Despite the biological rationale for switching between TNF-antagonists, there is not a definitive answer from a clinical point of view.
Methods: We performed a systematic review. The strategy for the literature search included synonyms for the active drugs, trade names, and different synonyms for biologic therapies, plus the words "switch" or "switching", limited to studies in humans. The time limit was March 1st 2007. From 256 initial hits in Medline and Embase, plus 13 abstracts from rheumatology meetings, we finally included 33 studies.

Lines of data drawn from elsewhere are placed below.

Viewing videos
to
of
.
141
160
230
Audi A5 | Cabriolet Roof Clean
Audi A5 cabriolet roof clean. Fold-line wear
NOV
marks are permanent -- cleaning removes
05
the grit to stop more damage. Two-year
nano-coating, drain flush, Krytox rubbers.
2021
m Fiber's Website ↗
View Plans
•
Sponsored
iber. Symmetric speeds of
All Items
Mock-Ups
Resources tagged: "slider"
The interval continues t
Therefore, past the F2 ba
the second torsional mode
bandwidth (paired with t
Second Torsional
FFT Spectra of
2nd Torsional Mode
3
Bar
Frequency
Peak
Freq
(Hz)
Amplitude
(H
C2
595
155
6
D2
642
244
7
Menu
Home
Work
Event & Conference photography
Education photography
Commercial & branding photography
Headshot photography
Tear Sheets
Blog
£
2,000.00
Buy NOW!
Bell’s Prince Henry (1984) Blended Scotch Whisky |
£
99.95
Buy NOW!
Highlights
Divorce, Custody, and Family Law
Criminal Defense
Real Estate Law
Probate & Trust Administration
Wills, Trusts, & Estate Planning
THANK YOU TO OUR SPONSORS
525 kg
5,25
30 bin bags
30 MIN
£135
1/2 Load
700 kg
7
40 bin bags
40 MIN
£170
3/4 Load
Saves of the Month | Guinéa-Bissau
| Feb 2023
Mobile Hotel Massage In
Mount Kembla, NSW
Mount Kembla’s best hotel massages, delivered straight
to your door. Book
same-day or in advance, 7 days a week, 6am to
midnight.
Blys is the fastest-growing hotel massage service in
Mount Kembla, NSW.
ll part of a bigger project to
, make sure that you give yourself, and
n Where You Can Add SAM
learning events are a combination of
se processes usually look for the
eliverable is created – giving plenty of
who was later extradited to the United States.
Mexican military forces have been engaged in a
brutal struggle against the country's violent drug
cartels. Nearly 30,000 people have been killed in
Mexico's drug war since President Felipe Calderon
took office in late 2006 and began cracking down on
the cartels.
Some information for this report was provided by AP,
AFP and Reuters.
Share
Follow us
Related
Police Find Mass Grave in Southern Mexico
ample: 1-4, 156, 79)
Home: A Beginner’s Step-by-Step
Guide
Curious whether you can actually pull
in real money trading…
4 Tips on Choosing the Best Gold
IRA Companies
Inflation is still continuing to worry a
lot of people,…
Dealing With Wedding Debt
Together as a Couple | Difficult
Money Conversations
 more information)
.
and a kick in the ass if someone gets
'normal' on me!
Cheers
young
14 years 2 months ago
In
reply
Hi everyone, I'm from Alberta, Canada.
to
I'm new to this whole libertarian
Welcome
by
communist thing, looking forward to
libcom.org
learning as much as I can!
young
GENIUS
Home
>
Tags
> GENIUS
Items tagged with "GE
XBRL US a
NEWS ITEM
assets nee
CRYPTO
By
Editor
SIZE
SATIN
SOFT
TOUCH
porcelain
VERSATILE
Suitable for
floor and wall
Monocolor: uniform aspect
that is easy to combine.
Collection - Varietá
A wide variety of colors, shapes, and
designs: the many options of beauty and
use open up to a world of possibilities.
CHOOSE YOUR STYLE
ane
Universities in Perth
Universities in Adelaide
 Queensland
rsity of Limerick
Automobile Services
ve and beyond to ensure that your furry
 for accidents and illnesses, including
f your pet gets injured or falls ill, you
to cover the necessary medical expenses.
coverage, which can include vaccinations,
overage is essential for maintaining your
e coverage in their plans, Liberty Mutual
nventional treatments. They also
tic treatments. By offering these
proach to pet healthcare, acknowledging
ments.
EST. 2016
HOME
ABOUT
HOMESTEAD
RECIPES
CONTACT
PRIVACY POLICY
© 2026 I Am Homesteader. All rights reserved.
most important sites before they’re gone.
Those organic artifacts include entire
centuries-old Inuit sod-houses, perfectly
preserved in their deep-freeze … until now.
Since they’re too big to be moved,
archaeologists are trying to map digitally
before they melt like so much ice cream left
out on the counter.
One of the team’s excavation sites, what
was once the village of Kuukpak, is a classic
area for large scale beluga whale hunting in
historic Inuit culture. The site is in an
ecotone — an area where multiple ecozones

Results and discussion: The most frequently died switches are those between etanercept and infliximab. The mean number of patients studied per type of switch was 126. There are, apart from retrospective observational studies and cases series, 5 prospective cohorts from biologic registries, 1 randomised open-label clinical trial and 1 phase IV clinical trial, all seven of which are of moderate to good quality. There results are promising but not excellent. Any switch, especially those between monoclonal antibodies, have an effect size that is usually lower than that of a first biologic. When the switch is due to an adverse event with the first TNF-antagonist, however, the response rate of the second one is high. Perhaps the best alternative when a first TNF-antagonist fails is to start a different type of biologic, and leave the switch to another TNF-antagonist in the case of adverse event to the previous one.